• [TASK GOAL] List every line in the records below that contains the word "bare", and copy each of those lines in full.

=== Begin Enclosure ===

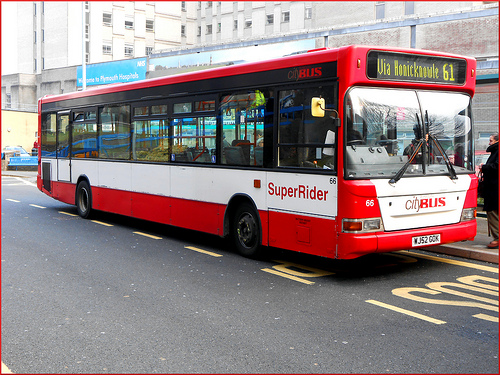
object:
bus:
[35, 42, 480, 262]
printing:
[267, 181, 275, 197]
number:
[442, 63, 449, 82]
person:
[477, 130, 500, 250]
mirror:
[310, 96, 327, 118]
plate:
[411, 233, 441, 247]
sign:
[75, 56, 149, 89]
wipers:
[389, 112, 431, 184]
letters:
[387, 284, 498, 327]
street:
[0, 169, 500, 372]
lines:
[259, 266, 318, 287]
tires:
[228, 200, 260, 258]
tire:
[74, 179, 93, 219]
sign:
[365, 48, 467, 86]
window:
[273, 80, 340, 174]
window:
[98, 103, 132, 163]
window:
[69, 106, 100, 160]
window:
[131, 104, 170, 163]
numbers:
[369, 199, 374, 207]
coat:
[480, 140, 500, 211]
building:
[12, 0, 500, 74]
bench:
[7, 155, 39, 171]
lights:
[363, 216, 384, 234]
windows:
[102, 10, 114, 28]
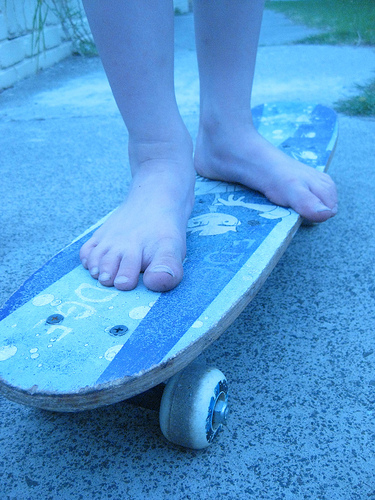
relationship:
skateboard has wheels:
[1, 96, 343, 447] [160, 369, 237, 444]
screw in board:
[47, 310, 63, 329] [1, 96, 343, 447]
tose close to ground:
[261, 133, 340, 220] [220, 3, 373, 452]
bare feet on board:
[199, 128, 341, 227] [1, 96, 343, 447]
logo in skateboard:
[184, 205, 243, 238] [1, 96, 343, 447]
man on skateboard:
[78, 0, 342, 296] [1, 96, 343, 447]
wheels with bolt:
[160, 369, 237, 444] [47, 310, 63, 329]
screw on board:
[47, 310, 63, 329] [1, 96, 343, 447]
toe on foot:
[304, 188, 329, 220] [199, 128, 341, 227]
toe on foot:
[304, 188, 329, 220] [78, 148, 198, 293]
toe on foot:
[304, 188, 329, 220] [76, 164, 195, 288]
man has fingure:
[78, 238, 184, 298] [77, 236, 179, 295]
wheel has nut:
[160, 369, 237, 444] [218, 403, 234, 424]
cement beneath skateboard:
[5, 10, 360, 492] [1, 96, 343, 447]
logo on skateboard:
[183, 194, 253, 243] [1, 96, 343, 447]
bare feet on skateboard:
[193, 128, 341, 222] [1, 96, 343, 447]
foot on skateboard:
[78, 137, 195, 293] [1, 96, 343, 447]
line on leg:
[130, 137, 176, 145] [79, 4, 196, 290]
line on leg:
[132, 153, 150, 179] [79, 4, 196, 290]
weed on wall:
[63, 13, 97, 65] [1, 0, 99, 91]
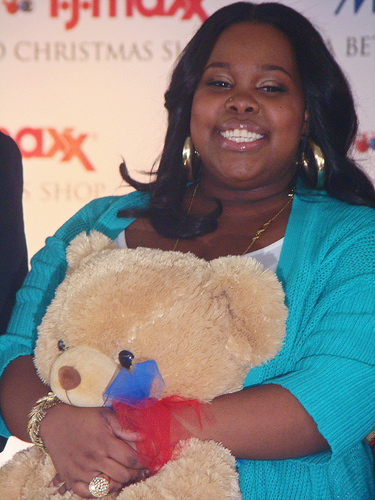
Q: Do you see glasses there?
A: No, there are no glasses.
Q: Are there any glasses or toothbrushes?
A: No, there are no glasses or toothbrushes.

=== End Enclosure ===
=== Begin Enclosure ===

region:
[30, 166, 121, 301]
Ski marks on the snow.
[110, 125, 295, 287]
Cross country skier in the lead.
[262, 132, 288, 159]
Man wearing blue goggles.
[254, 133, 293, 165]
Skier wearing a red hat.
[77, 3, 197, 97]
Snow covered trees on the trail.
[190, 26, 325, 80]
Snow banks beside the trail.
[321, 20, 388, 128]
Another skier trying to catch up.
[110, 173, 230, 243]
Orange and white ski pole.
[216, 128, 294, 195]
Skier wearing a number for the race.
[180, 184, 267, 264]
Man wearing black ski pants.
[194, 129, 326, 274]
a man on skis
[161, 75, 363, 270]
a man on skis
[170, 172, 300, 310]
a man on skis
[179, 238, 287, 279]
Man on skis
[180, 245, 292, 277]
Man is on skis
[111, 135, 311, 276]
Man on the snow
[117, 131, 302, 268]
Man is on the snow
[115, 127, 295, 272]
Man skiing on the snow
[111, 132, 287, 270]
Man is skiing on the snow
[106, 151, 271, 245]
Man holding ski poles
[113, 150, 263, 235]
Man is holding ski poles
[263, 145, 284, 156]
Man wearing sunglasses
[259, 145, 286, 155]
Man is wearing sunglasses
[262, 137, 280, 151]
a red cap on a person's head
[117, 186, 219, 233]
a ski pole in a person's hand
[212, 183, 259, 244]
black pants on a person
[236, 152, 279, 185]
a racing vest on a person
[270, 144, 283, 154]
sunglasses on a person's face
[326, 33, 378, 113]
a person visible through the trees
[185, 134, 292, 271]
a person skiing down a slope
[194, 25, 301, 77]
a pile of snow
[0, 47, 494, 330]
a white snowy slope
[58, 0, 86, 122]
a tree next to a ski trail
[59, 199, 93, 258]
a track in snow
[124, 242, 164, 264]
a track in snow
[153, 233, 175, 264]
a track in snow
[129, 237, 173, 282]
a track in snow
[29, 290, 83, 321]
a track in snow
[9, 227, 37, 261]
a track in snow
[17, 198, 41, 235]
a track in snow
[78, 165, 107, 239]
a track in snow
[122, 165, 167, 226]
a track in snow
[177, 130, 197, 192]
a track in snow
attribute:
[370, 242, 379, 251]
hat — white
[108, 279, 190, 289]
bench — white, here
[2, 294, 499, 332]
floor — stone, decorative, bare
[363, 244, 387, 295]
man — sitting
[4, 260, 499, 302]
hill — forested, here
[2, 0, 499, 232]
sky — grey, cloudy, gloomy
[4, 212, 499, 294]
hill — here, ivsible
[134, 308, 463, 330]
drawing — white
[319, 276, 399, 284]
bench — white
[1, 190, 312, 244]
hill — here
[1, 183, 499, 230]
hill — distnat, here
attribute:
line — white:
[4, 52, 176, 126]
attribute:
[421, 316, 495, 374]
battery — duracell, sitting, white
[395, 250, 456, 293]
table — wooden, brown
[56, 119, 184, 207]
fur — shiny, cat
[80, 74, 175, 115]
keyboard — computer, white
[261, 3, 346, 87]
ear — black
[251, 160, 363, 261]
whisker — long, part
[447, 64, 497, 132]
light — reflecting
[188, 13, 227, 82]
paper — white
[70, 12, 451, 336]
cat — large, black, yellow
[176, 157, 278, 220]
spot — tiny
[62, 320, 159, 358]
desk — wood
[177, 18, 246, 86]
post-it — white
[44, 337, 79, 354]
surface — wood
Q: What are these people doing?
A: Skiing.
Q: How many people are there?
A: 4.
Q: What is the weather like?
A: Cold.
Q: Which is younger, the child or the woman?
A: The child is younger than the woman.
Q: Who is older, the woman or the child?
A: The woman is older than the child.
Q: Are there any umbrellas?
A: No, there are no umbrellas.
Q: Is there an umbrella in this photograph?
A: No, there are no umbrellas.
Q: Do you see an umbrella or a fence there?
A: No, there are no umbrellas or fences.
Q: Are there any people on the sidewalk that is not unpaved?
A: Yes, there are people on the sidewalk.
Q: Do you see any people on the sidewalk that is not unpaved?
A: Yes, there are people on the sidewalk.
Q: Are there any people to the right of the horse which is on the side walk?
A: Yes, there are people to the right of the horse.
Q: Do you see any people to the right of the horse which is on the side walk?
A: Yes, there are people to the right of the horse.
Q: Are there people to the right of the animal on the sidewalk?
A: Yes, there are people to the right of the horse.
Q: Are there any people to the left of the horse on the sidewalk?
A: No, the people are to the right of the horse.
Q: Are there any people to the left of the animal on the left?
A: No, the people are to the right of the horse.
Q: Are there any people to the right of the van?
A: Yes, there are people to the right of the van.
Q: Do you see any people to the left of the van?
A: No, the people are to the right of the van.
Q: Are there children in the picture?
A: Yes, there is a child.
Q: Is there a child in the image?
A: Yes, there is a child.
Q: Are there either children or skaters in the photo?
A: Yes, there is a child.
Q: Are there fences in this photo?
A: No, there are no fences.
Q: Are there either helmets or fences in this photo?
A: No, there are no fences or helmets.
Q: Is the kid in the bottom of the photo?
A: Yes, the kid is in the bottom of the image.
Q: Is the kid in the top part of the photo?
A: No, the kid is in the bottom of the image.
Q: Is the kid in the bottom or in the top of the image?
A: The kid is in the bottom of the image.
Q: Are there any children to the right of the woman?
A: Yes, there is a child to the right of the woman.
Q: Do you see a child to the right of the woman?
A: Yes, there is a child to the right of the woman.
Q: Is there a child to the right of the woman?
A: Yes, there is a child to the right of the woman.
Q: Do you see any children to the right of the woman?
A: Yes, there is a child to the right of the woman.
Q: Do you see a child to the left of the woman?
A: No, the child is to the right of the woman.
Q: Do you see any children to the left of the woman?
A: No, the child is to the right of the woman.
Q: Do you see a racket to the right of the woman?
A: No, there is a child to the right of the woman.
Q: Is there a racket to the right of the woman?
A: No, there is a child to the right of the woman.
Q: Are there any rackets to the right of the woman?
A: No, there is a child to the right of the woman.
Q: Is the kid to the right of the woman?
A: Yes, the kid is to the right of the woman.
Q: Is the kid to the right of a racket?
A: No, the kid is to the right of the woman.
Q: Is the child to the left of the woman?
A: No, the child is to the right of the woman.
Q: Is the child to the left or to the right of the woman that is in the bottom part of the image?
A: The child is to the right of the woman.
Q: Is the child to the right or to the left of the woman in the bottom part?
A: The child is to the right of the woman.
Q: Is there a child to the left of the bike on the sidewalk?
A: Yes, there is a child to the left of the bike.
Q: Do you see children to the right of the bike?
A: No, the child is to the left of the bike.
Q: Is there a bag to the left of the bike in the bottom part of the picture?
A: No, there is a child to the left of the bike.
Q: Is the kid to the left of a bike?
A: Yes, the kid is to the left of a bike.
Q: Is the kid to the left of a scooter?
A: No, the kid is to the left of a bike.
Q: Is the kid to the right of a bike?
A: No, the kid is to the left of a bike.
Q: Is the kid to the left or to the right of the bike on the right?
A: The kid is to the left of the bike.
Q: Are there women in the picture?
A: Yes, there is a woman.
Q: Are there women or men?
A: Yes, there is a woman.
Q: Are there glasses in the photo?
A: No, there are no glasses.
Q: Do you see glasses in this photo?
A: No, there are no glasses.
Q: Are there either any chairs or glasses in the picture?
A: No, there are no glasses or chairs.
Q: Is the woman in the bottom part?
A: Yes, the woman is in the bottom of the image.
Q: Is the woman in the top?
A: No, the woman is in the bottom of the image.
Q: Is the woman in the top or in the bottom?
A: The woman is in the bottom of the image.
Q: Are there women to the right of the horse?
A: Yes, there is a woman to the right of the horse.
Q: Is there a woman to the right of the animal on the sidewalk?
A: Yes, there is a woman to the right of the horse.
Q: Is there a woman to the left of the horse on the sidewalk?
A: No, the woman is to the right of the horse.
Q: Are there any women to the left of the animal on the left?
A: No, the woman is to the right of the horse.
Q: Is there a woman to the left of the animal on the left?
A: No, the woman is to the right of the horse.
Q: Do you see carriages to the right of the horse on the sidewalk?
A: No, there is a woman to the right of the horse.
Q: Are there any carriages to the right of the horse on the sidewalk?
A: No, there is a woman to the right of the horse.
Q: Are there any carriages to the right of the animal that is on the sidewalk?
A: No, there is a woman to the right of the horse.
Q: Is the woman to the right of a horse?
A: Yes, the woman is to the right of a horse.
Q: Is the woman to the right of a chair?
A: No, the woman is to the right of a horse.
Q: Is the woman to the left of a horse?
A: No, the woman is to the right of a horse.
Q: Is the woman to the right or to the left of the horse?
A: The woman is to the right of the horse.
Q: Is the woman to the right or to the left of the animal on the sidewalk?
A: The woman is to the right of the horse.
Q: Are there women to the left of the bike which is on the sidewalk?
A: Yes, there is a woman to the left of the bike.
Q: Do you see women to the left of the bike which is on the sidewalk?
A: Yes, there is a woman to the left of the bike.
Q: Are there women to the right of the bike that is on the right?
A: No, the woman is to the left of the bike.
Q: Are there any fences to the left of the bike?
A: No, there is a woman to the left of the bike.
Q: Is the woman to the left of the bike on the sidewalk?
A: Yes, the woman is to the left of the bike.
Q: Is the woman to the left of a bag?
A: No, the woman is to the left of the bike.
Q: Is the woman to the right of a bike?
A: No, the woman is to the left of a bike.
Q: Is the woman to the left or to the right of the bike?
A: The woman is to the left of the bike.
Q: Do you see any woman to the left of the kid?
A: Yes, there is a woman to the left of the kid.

=== End Enclosure ===
=== Begin Enclosure ===

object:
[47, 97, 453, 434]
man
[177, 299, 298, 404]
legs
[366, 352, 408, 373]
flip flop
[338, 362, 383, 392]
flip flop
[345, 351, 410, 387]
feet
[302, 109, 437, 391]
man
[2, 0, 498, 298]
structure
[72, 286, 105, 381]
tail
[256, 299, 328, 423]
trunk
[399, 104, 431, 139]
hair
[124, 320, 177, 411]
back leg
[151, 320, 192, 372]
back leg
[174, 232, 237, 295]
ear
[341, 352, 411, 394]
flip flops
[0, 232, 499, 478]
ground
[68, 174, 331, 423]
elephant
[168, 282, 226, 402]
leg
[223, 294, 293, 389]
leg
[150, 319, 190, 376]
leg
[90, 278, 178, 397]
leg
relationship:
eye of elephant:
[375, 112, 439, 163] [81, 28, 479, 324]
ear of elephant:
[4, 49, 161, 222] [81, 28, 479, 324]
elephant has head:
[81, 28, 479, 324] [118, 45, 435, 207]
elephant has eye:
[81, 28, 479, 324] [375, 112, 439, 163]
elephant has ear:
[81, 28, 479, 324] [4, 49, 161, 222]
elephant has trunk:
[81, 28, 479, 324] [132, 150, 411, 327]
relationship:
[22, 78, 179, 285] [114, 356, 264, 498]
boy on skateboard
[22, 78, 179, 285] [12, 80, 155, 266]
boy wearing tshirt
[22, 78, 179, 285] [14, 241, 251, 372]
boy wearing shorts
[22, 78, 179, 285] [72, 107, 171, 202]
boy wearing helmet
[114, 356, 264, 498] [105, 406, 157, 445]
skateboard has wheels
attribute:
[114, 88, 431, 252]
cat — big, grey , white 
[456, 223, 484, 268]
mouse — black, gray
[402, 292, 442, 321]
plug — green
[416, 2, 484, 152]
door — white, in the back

=== End Enclosure ===

• [OUTPUT OF THE TASK]
bare feet on board:
bare feet on skateboard:
floor — stone, decorative, bare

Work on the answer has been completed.